Records from a data collection:
▬▬▬
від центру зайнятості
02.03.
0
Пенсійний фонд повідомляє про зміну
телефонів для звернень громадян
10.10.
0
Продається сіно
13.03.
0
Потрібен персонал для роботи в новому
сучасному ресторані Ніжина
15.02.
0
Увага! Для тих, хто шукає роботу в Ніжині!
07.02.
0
▬▬▬
TO-DO ITEM -
Write out every entry exactly as given.

FINISHED TASK -
від центру зайнятості
02.03.
0
Пенсійний фонд повідомляє про зміну
телефонів для звернень громадян
10.10.
0
Продається сіно
13.03.
0
Потрібен персонал для роботи в новому
сучасному ресторані Ніжина
15.02.
0
Увага! Для тих, хто шукає роботу в Ніжині!
07.02.
0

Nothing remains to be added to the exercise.